Learning Korean is a step taken by fans to understand all things Korea. From watching ongoing series without subtitles to being able to communicate with your bias through SNS; at least a bit of knowledge in Korean is needed even if you are a new fan.
Are you new to the world of Korean slang? Read part one to learn the common expressions to build your fangirl vocabulary.
Now that you have the basic expressions down, its time to learn new terms to add to your Korean slang knowledge. Part two is mostly made up of compound words or shortened combinations.
1. 치맥 (chi maek)
This expression is a combination of chi for chicken and maek for 맥주 (maekju meaning beer).
Eating chicken with beer is now a staple combination in Korea’s food scene.
The phenomenon can be traced back to the hit Korean romantic-comedy drama “My Love from the Star,” where actress Jun Ji Hyun of “My Sassy Girl” played a chicken-and-beer-loving character.
2. 원삿 (won shat)
Meaning: Bottoms up!
Literally means one shot, a Konglish (or Korean-style English) term used in drinking culture.
3. 노잼 (no jaem)
Meaning: Not fun/funny or uninteresting
Combination of 노 (no) meaning no and 잼 (jaem) is short for 재미있어요 (jaemi isseoyo), which means ‘interesting’. You may use this when you see something that you don’t think is fun or funny.
Alternatively, you may use 꿀잼 (ggul-jaem) when something is fun or interesting. Literally, 꿀 (ggul) means honey.
4. 배째 (bae jjae)
Meaning: No way! or Over my dead body!
Shortened term for, 배를 째라 (bae reul jjae ra) which literally means, “I’ll cut my stomach”
You say this when you absolutely can’t be convinced to do something.
5. 그냥 (keu nyang)
Meaning: Just because…
Usually used when you don’t want or can’t explain something to someone. In Filipino, this would translate to using the word basta.
Person A: Why are you suddenly angry?
Person B: Keu nyang… (Just because…)
6. 쌩얼 (ssaeng eol)
Meaning: Bare face
Combination of 쌩 (ssaeng) meaning raw/bare and 얼굴 (eol gul) meaning face. Used to describe someone who is not wearing any makeup.
7. 모쏠 (mo ssol)
Meaning: Someone who has never had a boyfriend or girlfriend.

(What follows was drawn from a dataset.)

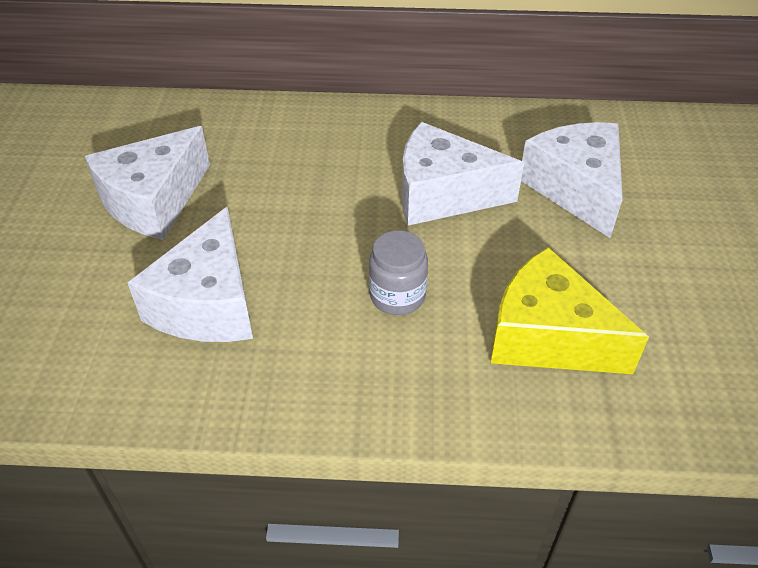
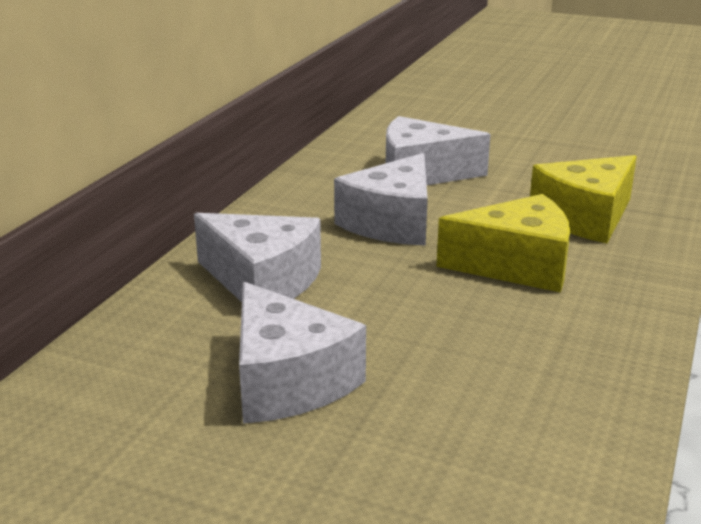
camera: 70 degrees left, 20 degrees down
(208, 303) = (486, 363): white cheese -> white cheese (262, 281)
(397, 296) = (516, 265): grey jar -> yellow cheese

This word is short for for 모태 솔로 (mo tae sol lo), which is a term used to describe someone who has been “solo” their entire life, since being born.
8. 밀당 (mil dang)
This is a combination of the verbs 밀다 (to push) and 당기다 (to pull).
In Korean slang, this term refers to the inconsistent actions shown in romantic relationships. These actions may be sweet first then cold the next which may seem like they’re “playing games”.
9. 만렙 (man reb)
Combination of 만 (man) meaning 10, 000 and 레벨 (level)
This phrase refers to someone who is a master or someone likely to have the maximum level in a game. But don’t worry, you can use this phrase for anything (not only in games).
Alternatively, you may use 쪼렙 (jjo reb) for newbies or noobs. This term is a slightly altered version of 쪼그만한 레벨 (jjo keu man han level), meaning a small or low level.
10. 멘붕 (men boong)
Meaning: Mental breakdown
Shortened form for 멘탈 붕괴 (men-tal boong-gwi) meaning mental breakdown
You can use this when you are in an overwhelming situation and don’t know what to do.